> _Records provided_:
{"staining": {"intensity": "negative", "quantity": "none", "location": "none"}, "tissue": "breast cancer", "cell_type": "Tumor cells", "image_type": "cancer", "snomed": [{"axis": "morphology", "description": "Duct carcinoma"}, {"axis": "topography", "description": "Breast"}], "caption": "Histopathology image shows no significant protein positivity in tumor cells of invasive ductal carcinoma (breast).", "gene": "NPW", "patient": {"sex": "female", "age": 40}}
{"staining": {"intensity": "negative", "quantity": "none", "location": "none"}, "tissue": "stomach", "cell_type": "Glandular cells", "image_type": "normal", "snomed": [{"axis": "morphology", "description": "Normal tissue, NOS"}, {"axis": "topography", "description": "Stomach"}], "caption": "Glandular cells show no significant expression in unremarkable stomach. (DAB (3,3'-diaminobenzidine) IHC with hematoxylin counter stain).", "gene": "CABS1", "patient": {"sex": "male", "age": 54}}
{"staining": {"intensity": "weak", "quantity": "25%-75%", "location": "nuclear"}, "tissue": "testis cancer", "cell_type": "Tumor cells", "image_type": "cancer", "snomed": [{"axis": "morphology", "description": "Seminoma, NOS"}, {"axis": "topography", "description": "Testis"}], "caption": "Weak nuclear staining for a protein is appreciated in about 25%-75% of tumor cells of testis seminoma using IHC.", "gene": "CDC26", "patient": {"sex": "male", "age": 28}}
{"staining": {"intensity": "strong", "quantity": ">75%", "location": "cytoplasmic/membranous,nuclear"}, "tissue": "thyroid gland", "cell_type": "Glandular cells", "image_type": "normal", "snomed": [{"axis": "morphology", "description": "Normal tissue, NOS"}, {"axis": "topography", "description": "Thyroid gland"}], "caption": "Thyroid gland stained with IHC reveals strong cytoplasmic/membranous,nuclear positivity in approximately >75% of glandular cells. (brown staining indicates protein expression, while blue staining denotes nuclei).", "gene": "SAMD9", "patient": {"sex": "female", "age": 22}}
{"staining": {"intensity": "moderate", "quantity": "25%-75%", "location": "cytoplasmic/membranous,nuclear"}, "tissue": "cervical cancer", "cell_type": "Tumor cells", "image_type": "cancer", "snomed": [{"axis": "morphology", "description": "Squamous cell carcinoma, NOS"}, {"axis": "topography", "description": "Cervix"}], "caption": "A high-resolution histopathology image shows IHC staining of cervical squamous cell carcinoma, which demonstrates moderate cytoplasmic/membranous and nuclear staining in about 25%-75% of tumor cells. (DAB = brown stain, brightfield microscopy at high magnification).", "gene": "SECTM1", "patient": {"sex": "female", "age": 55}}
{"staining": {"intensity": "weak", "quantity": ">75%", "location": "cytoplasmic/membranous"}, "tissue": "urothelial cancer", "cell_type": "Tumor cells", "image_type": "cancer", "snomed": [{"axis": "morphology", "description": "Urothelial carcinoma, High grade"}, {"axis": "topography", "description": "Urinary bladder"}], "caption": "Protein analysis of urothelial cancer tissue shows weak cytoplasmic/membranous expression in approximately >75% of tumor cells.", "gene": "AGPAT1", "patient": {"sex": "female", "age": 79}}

> _Exercise aim_:
Out of the preceding entries, pull every line containing the string "none".

> _Solution to this exercise_:
{"staining": {"intensity": "negative", "quantity": "none", "location": "none"}, "tissue": "breast cancer", "cell_type": "Tumor cells", "image_type": "cancer", "snomed": [{"axis": "morphology", "description": "Duct carcinoma"}, {"axis": "topography", "description": "Breast"}], "caption": "Histopathology image shows no significant protein positivity in tumor cells of invasive ductal carcinoma (breast).", "gene": "NPW", "patient": {"sex": "female", "age": 40}}
{"staining": {"intensity": "negative", "quantity": "none", "location": "none"}, "tissue": "stomach", "cell_type": "Glandular cells", "image_type": "normal", "snomed": [{"axis": "morphology", "description": "Normal tissue, NOS"}, {"axis": "topography", "description": "Stomach"}], "caption": "Glandular cells show no significant expression in unremarkable stomach. (DAB (3,3'-diaminobenzidine) IHC with hematoxylin counter stain).", "gene": "CABS1", "patient": {"sex": "male", "age": 54}}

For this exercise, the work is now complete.